Studio album by Deadguy
- Released: November 20, 1995
- Recorded: March 1995
- Studio: Trax East (South River, New Jersey)
- Genre: Metalcore, mathcore, noise rock
- Length: 30:14
- Label: Victory
- Producer: Steve Evetts, Deadguy

Deadguy chronology
| Work Ethic (1994) | Fixation on a Co-Worker (1995) | Screamin' with the Deadguy Quintet (1996) |

Deadguy studio album chronology
|  | Fixation on a Co-Worker (1995) | Near-Death Travel Services (2025) |

= Fixation on a Co-Worker =

Fixation on a Co-Worker is the debut studio album by the American metalcore band Deadguy, released on November 20, 1995 through Victory Records. The album is now considered to have played an important role in the development of the metalcore fusion genre and was included in Decibel Magazine's "Hall of Fame" list in 2006. Terrorizer listed the album as one of the "100 Most Important Albums of the Nineties".

§ Record list:
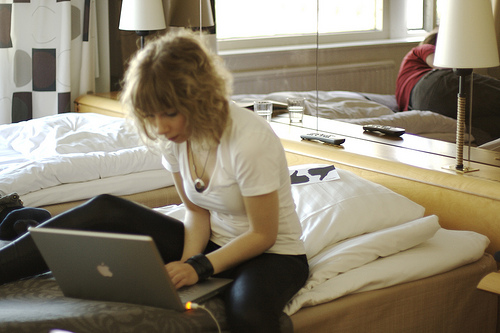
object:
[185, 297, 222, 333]
power cord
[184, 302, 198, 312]
yellow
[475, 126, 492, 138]
ground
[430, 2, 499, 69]
shade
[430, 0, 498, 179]
lamp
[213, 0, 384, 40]
window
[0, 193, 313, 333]
black pants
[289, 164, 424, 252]
pillow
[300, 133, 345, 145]
remote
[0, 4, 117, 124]
curtain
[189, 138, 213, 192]
necklace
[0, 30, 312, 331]
girl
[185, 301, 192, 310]
light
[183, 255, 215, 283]
leather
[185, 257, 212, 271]
wrist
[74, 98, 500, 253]
wooden ledge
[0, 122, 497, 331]
bed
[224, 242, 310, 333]
leg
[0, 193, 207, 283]
leg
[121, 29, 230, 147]
curly hair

§ Written request 1:
Which magazine put the album into its "Hall of Fame" list in 2006, according to the text on Fixation on a Co-Worker?
§ Written request 2:
List every genre that the text on Fixation on a Co-Worker assigns to the album.

§ Right answer 1:
Decibel Magazine

§ Right answer 2:
Metalcore, mathcore, noise rock